Could the lines from the one with "Members of the" through the end of the listing be restated exactly, with nothing else included?

(INFORMATION SUPPLIED begins)

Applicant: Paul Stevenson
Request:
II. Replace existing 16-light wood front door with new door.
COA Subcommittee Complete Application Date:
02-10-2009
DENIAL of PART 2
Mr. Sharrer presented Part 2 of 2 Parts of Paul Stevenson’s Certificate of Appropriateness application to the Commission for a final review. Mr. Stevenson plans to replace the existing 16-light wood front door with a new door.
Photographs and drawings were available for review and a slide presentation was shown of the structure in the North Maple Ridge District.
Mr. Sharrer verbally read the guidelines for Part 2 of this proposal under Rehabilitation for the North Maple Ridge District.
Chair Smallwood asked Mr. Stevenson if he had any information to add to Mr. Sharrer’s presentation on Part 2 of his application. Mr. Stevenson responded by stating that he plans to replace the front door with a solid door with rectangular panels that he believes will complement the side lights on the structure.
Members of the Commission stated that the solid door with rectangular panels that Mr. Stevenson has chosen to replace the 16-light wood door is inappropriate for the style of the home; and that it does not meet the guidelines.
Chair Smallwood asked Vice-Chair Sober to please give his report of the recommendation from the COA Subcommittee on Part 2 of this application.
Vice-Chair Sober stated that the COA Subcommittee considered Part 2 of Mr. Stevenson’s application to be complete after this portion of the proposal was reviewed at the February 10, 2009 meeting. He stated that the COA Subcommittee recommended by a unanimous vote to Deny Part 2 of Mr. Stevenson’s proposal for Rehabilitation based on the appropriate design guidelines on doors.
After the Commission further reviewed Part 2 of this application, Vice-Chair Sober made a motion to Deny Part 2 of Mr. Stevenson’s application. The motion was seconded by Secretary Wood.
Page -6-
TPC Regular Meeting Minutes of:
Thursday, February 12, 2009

(INFORMATION SUPPLIED ends)

TASK ANSWER —
Members of the Commission stated that the solid door with rectangular panels that Mr. Stevenson has chosen to replace the 16-light wood door is inappropriate for the style of the home; and that it does not meet the guidelines.
Chair Smallwood asked Vice-Chair Sober to please give his report of the recommendation from the COA Subcommittee on Part 2 of this application.
Vice-Chair Sober stated that the COA Subcommittee considered Part 2 of Mr. Stevenson’s application to be complete after this portion of the proposal was reviewed at the February 10, 2009 meeting. He stated that the COA Subcommittee recommended by a unanimous vote to Deny Part 2 of Mr. Stevenson’s proposal for Rehabilitation based on the appropriate design guidelines on doors.
After the Commission further reviewed Part 2 of this application, Vice-Chair Sober made a motion to Deny Part 2 of Mr. Stevenson’s application. The motion was seconded by Secretary Wood.
Page -6-
TPC Regular Meeting Minutes of:
Thursday, February 12, 2009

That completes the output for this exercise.